Positive: Still no Borellia (that's the Lyme disease bacteria) showing up in my body!
Negative: Babesia (that's the malaria type bacteria) still active and bartonella (hurts my joints and bottoms of my feet and causes anxiety/depression/mood swings) came back.
So, obviously, I'm back on treatment for bartonella and changed protocol for babesia. Being back on meds for bartonella has helped those symptoms lesson a little. My LLMD perscribed me the strongest malaria medicine he can to kill babesia. He said he held off on prescribing it because three things could happen. Either I feel fantastic the morning after taking it, or I end up in the hospital due to horrible side effects and Herx or somewhere in the middle. He is having me start it slow as well. It's a 3 day on 7 day off protocol. I finished my first round Sunday and I'm herxing (when your body is having a die-off and you feel sicker). It's not too horrible but I also didn't wake up healed.
Interesting news: I've been complaining A LOT about back pain. My chiropractor did some X-rays and it looks like there's arthritis in the top of my spine and rotation in the bottom of my spine. Fun I got an answer for that mess. Not so fun trying to strengthen it is more miserable than the pain itself. I keep telling myself the end result will outweigh the current pain... H.O.P.E. Hold on, pain ends.
I also got a dog... Please meet Hamilton...
Let me explain...
I deal with a lot of anxiety. Like to the point were most the reasons I'm anxious are completely irrational. I know they are irrational. I'll be sitting in the couch sobbing, hyperventilating and begging Tanner to not leave me alone. He'll ask what's wrong. And I won't have a reason. Nothing. I have no idea why I'm so crippled by fear. All is well with my world, but my brain makes no sense. I blame bartonella and babesia.

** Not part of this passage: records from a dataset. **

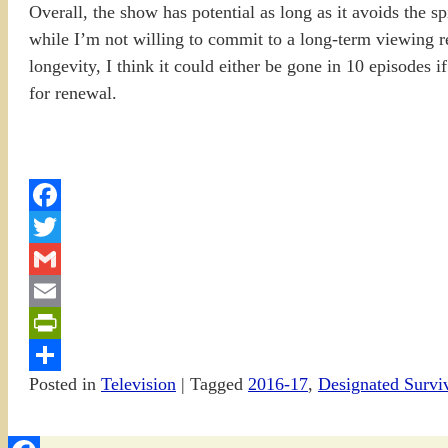
Overall, the show has potential as long as it avoids the s
while I’m not willing to commit to a long-term viewing r
longevity, I think it could either be gone in 10 episodes i
for renewal.
Facebook
Twitter
Gmail
Email
PrintFriendly
Posted in
Television
|
Tagged
2016-17
,
Designated Survi
Share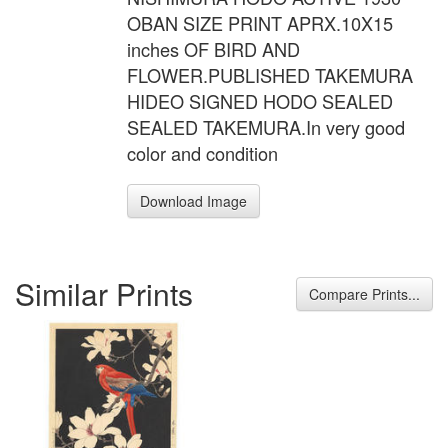
OBAN SIZE PRINT APRX.10X15
inches OF BIRD AND
FLOWER.PUBLISHED TAKEMURA
HIDEO SIGNED HODO SEALED
SEALED TAKEMURA.In very good
color and condition
Download Image
Similar Prints
Compare Prints...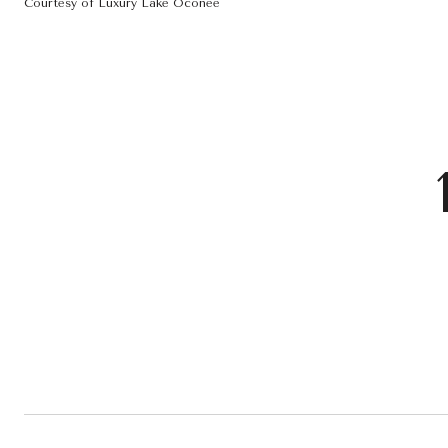
Courtesy of Luxury Lake Oconee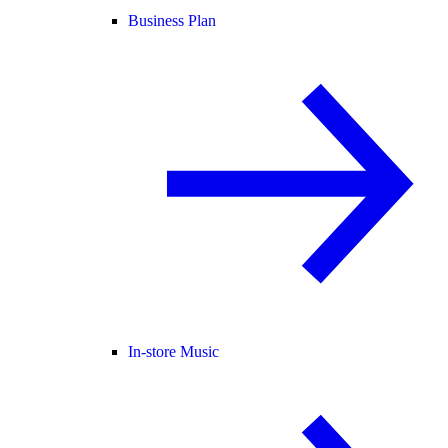
Business Plan
In-store Music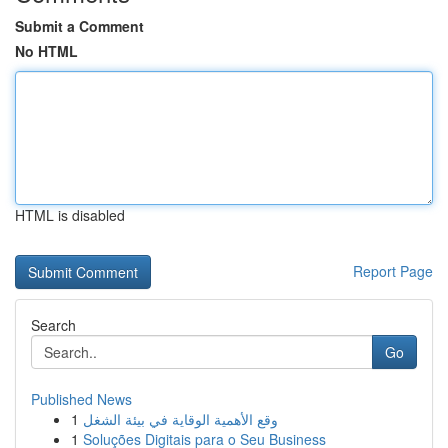
Submit a Comment
No HTML
HTML is disabled
Report Page
Search
Go
Published News
1
وقع الأهمية الوقاية في بيئة الشغل
1
Soluções Digitais para o Seu Business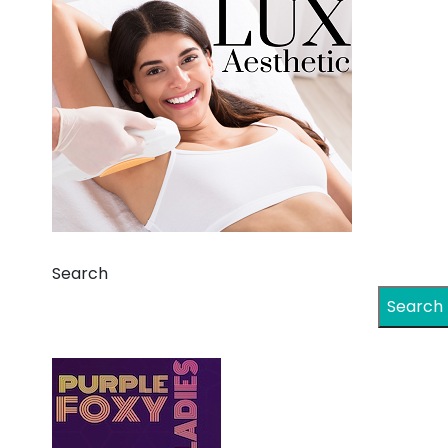
Search
Search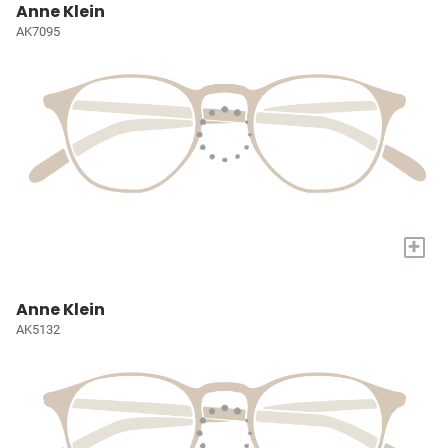
Anne Klein
AK7095
+
Anne Klein
AK5132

What does that have to do with Hamilton? Well, he's going to be trained to be an emotional support dog. He's going to help me get fully and completely healthy. Not just with anxiety but also with back pain. My back feels better when I'm standing and moving it, however, herxing feels better when I'm curled in a ball. Being curled in a ball makes my back worse, but moving uses spoons I don't have. But I need to strengthen my body to get healed... This dog is helping me through that process. He's getting me up and moving and still time to rest.
He's hardwork, but I know the end result will outweigh the sleepless nights, smell of bitterapple everywhere, and pieces of my carpet in his mouth.

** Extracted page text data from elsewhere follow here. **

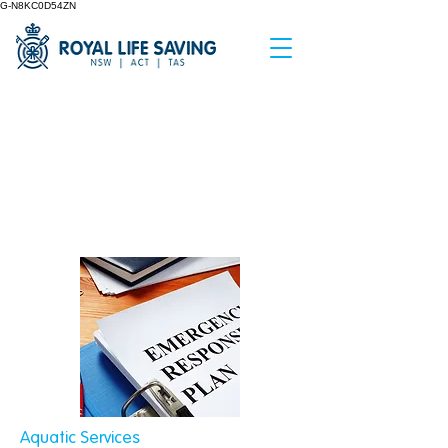
G-N8KC0D54ZN
< Back
Emergency Action
Plans
Aquatic Services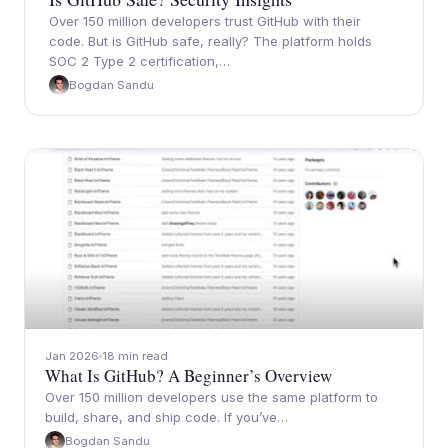
Over 150 million developers trust GitHub with their
code. But is GitHub safe, really? The platform holds
SOC 2 Type 2 certification,…
Bogdan Sandu
Jan 2026
18 min read
What Is GitHub? A Beginner’s Overview
Over 150 million developers use the same platform to
build, share, and ship code. If you’ve…
Bogdan Sandu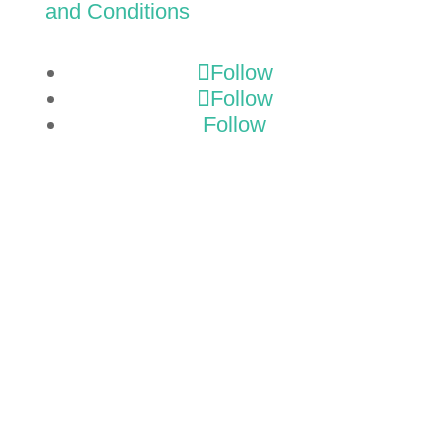
and Conditions
Follow
Follow
Follow
GET A
TMP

There's an update about me :)
I was reminded last week that God NEVER wastes pain.
I got a phone call from someone who's husband has Lyme Disease and he's tired of fighting the battle. She's tired of seeing him in pain and sick. They feel hopeless and alone. No one gets it. They don't know what their future looks like. Doctors can't promise them anything.

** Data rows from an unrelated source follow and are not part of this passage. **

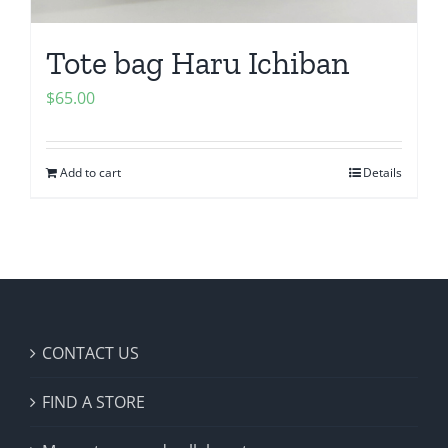
Tote bag Haru Ichiban
$
65.00
Add to cart
Details
CONTACT US
FIND A STORE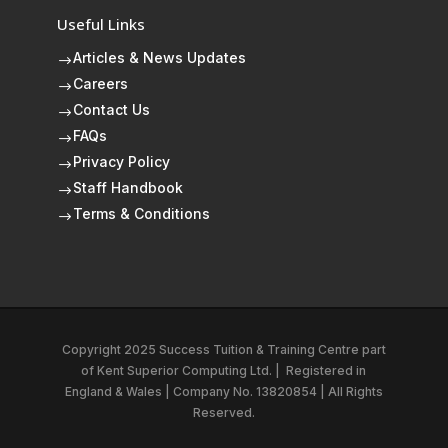
Useful Links
Articles & News Updates
$
Careers
$
Contact Us
$
FAQs
$
Privacy Policy
$
Staff Handbook
$
Terms & Conditions
$
Copyright 2025 Success Tuition & Training Centre part
of
Kent Superior Computing Ltd.
|
Registered in
England & Wales | Company No. 13820854 | All Rights
Reserved.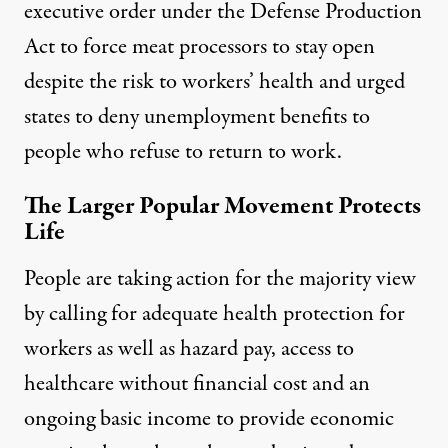
executive order under the
Defense Production
Act to force meat processors to stay open
despite the risk to workers’ health and urged
states to
deny unemployment benefits to
people who refuse
to return to work.
The Larger Popular Movement Protects
Life
People are taking action for the majority view
by calling for adequate
health protection for
workers as well as hazard pay
, access to
healthcare without financial cost and an
ongoing basic income to provide economic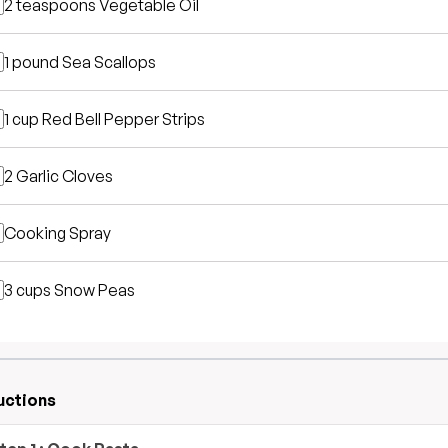
2 teaspoons
Vegetable Oil
1 pound
Sea Scallops
1 cup
Red Bell Pepper Strips
2
Garlic Cloves
Cooking Spray
3 cups
Snow Peas
uctions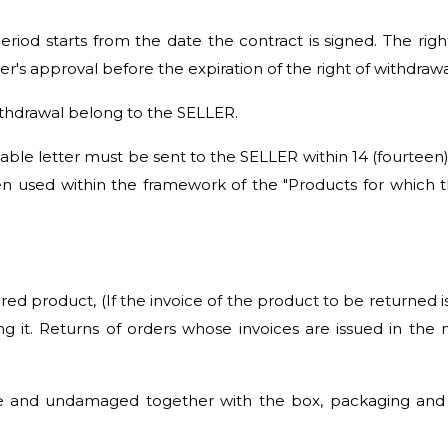
period starts from the date the contract is signed. The rig
's approval before the expiration of the right of withdrawa
withdrawal belong to the SELLER.
rnable letter must be sent to the SELLER within 14 (fourteen
n used within the framework of the "Products for which t
ered product, (If the invoice of the product to be returned 
ing it. Returns of orders whose invoices are issued in th
and undamaged together with the box, packaging and sta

She called me asking for hope. What could I give her? What could I say to her? I'm not 100% better, treatment was hell and isn't over yet, and I don't know what my future holds with Lyme. Maybe she should talk to someone who is cured. Someone who's in remission. Someone who didn't have a PICC line, bedridden and in a wheelchair...
Was bedridden, with a PICC line, pushed around in a wheelchair. Was. Meaning past. Meaning I'm not anymore.
So I sat on the phone with a stranger and we cried. We cried for the caregivers of Lymies. We cried for Lyme warriors who battle day in and day out. We cried for her. We cried for me. We cried.
I told her the things that have kept me afloat. I resolved a few facts when all this first started. Things that I refused to lose sight of.
1. God is good. I refuse to believe anything less than God is good. My current health situation does not take away from His goodness. My physical state does not change God's eternal glory. He is good. God is nothing less than good.
2. Jesus loves me. His love is gentle and kind and pure. His thoughts towards me are lovely. I'm the apple of His eye. He hates seeing me in pain more than I hate being in pain. He adores me.
3. My theology may have shaken but my foundation never will. I don't understand healing. How or when or why it works in some cases but not others. But I have resolved to believe that God is Healer. He may not be Healer how I want him to be, but, He is Healer.
4. I won't let my thoughts go anywhere less than victory and complete healing. All the "what if's" and uncertainty are not welcomed. Negativity doesn't win battles. Relentless faith does.
I read an article about how gratitude doesn't heal grief. And I completely agree with not telling someone how to heal. Your journey is your journey. Their journey is their journey. And the beautiful part is neither look the same.
But I had to disagree a little because finding the silver lining in things is what has gotten me through my hell. Writing my list of things I'm grateful for. Reminding my heart there is still beauty in the world. 5. I do my hardest at finding the something beautifuls. The silver linings. The hope.
This is my story. Where there was no way God made a way. God met me in my deepest pit. And though this season isn't over, it one day will be. And none of this will be a waste. I am a Lyme warrior. And my fellow Lyme warriors are not alone. This is our story.